{\Large\bfseries A Recurrent Neural Network on chip\par}
\vspace{10pt}
\textbf{Authors:}\\
David Lanzendörfer
%David Lanzendörfer, Hernani Marques
\vspace{10pt}
%\textbf{Contributors:}\\
%Crow
\vspace{10pt}
\textbf{Date:}\\
\today
\vspace{10pt}
%\includegraphics[width=300pt]{img/sydney1.jpeg}
\vspace{10pt}
\textbf{Institution or Organization:}\\
Freedom Club
\vspace{10pt}
\textbf{Contact Information:}\\
leviathan@libresilicon.com
\end{titlepage}
\begin{abstract}
\setlength{\parindent}{0pt}
In the past couple of years generative AI has received a lot of attention and is getting increased traction in various fields, being used for generating audio, video, image and text.
However, current day AI solutions are centrally hosted and the generation is being done by transformers running distributed on a huge array of GPUs.
This solution has many drawbacks, mainly the power consumption which comes from such a large set of GPUs, but it also is a problem when it comes to privacy.
All the inference requests have to be forwarded to those server farms and it's not certain what the operator will do with the logs of the inference requests.
Considering that OpenAI is an American company and as such subject to FISA, it makes it impossible for public administration offices like the European federal bureaucracies to use ChatGPT, despite its potential benefits and decrease in inefficiencies it would offer to government administration processes which are well known to be inherently inefficient by nature.
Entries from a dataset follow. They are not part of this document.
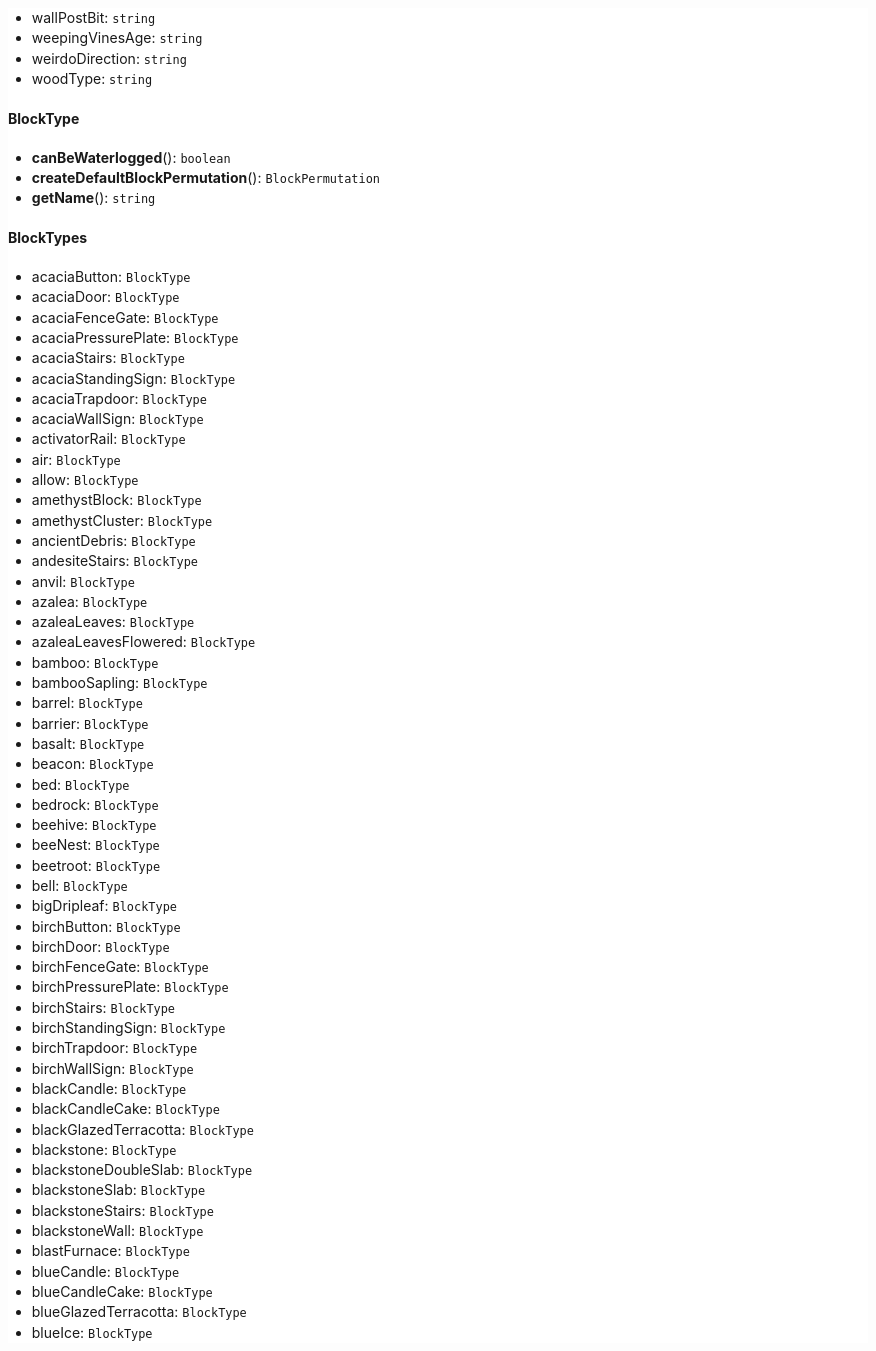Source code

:  - wallPostBit: `string`
 - weepingVinesAge: `string`
 - weirdoDirection: `string`
 - woodType: `string`

#### BlockType
 - **canBeWaterlogged**(): `boolean`
 - **createDefaultBlockPermutation**(): `BlockPermutation`
 - **getName**(): `string`

#### BlockTypes
 - acaciaButton: `BlockType`
 - acaciaDoor: `BlockType`
 - acaciaFenceGate: `BlockType`
 - acaciaPressurePlate: `BlockType`
 - acaciaStairs: `BlockType`
 - acaciaStandingSign: `BlockType`
 - acaciaTrapdoor: `BlockType`
 - acaciaWallSign: `BlockType`
 - activatorRail: `BlockType`
 - air: `BlockType`
 - allow: `BlockType`
 - amethystBlock: `BlockType`
 - amethystCluster: `BlockType`
 - ancientDebris: `BlockType`
 - andesiteStairs: `BlockType`
 - anvil: `BlockType`
 - azalea: `BlockType`
 - azaleaLeaves: `BlockType`
 - azaleaLeavesFlowered: `BlockType`
 - bamboo: `BlockType`
 - bambooSapling: `BlockType`
 - barrel: `BlockType`
 - barrier: `BlockType`
 - basalt: `BlockType`
 - beacon: `BlockType`
 - bed: `BlockType`
 - bedrock: `BlockType`
 - beehive: `BlockType`
 - beeNest: `BlockType`
 - beetroot: `BlockType`
 - bell: `BlockType`
 - bigDripleaf: `BlockType`
 - birchButton: `BlockType`
 - birchDoor: `BlockType`
 - birchFenceGate: `BlockType`
 - birchPressurePlate: `BlockType`
 - birchStairs: `BlockType`
 - birchStandingSign: `BlockType`
 - birchTrapdoor: `BlockType`
 - birchWallSign: `BlockType`
 - blackCandle: `BlockType`
 - blackCandleCake: `BlockType`
 - blackGlazedTerracotta: `BlockType`
 - blackstone: `BlockType`
 - blackstoneDoubleSlab: `BlockType`
 - blackstoneSlab: `BlockType`
 - blackstoneStairs: `BlockType`
 - blackstoneWall: `BlockType`
 - blastFurnace: `BlockType`
 - blueCandle: `BlockType`
 - blueCandleCake: `BlockType`
 - blueGlazedTerracotta: `BlockType`
 - blueIce: `BlockType`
Personal GPT addresses those problems by packing a Large Language Model onto a chip which can be attached to a computer over USB and can generate text without the need of an internet connection.
All the data, confidential or not, stays within your own four walls.
\end{abstract}
\section{Introduction}
The Personal GPT architecture consists of three types of layers:
\begin{enumerate}
\item The Input layer, also known as the encoder
\item The Hidden layers, where all the parameters for the knowledge are being stored
\item The Output layer, also known as the decoder, which maps the positional vector provided by the hidden network back to a token.
\end{enumerate}
\begin{figure}[h]
\begin{tcolorbox}
\center
\includegraphics[width=400pt]{diagram1.png}
\caption{General diagram}
\end{tcolorbox}
\end{figure}
\subsection{Encoder Layer}
The encoder layer is composed of a configurable amount of input perceptrons, which are wired in a recurrent neural network configuration.
In this RNN configuration, the neuron does not only contain input synapses for the 16 input token bits (the token space of the GPT2 tokenizer) but also an input bit array containing the last encoded positional vector.
This way, the positional encoding becomes a continuous time series.